Establishment and evaluation of a dynamic in vitro intestinal absorption model of lipid formulations.
- Author:
Ying LIU
1
;
Tao YI
;
Huan DI
;
Lu XIAO
;
Ji-Kui HE
Author Information
1. School of Pharmaceutical Sciences, Southwest University, Chongqing 400715, China.
- Publication Type:Journal Article
- MeSH:
Animals;
Calcium;
metabolism;
Caprylates;
chemistry;
Digestion;
Glucose;
metabolism;
Glycerides;
chemistry;
Indomethacin;
chemistry;
Intestinal Absorption;
Lipids;
chemistry;
Lipolysis;
Models, Biological;
Potassium;
metabolism;
Rats;
Rats, Sprague-Dawley
- From:
Acta Pharmaceutica Sinica
2011;46(8):983-989
- CountryChina
- Language:Chinese
-
Abstract:
A new dynamic in vitro intestinal absorption model for screening and evaluating lipid formulations was established by means of the characteristics of the intestinal digestion and absorption of the lipid formulations.
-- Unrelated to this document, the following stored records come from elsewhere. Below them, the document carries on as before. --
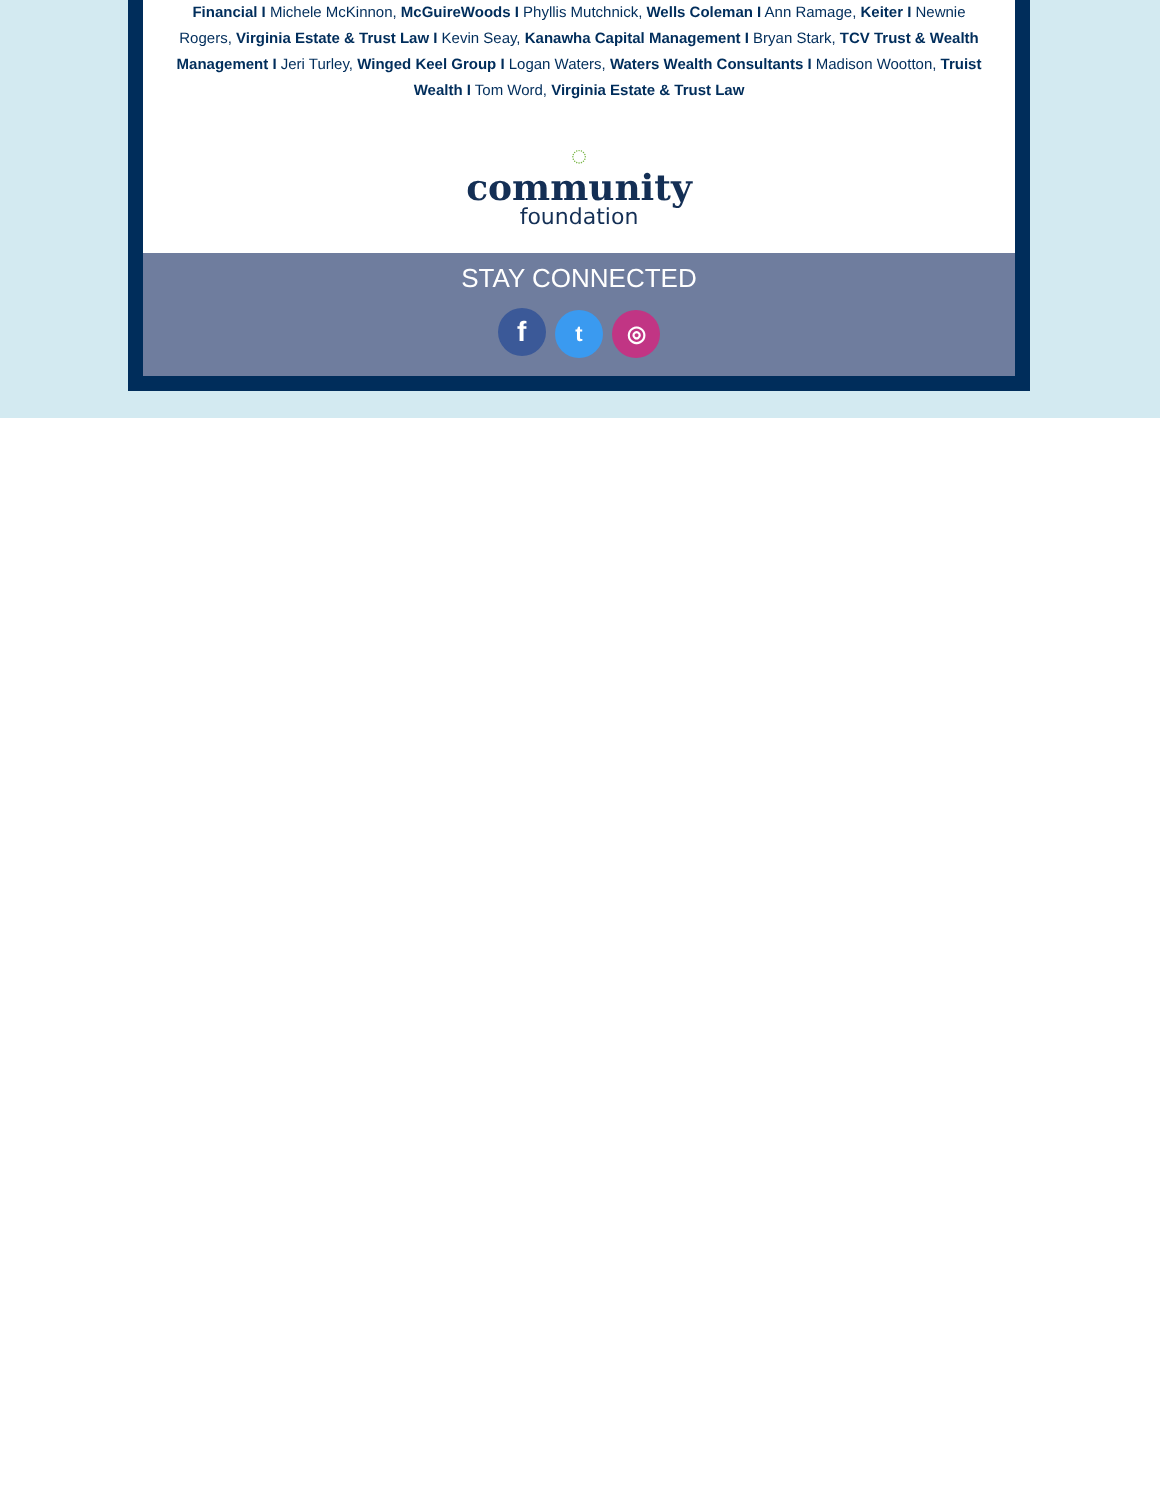Financial I Michele McKinnon, McGuireWoods I Phyllis Mutchnick, Wells Coleman I Ann Ramage, Keiter I Newnie Rogers, Virginia Estate & Trust Law I Kevin Seay, Kanawha Capital Management I Bryan Stark, TCV Trust & Wealth Management I Jeri Turley, Winged Keel Group I Logan Waters, Waters Wealth Consultants I Madison Wootton, Truist Wealth I Tom Word, Virginia Estate & Trust Law
◌
community
foundation
STAY CONNECTED
f t ◎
This model was composed of two systems, including intestinal digestion and the intestinal tissue culture, which drew the evaluation method of intestinal absorption into the in vitro lipolysis model. The influence of several important model parameters such as Ca2+, D-glucose, K+ on the two systems of this model has been investigated. The results showed that increasing of Ca2+ concentration could be significantly conductive to intestinal digestion. The increasing of D-glucose concentration could stepped significantly down the decay of the intestinal activity. K+ was able to maintain intestinal activity, but the influence of different concentration levels on the decay of the intestinal activity was of no significant difference. Thus the model parameters were set up as follows: Ca2+ for 10 mmol x L(-1), D-glucose for 15 mmol x L(-1) and K+ for 5.5 mmol x L(-1). Type I lipid formulation was evaluated with this model, and there was a significant correlation between the absorption curve in vitro and absorption curve in vivo of rats (r = 0.995 6, P < 0.01). These results demonstrated that this model can be an attractive and great potential method for the screening, evaluating and predicting of the lipid formulations.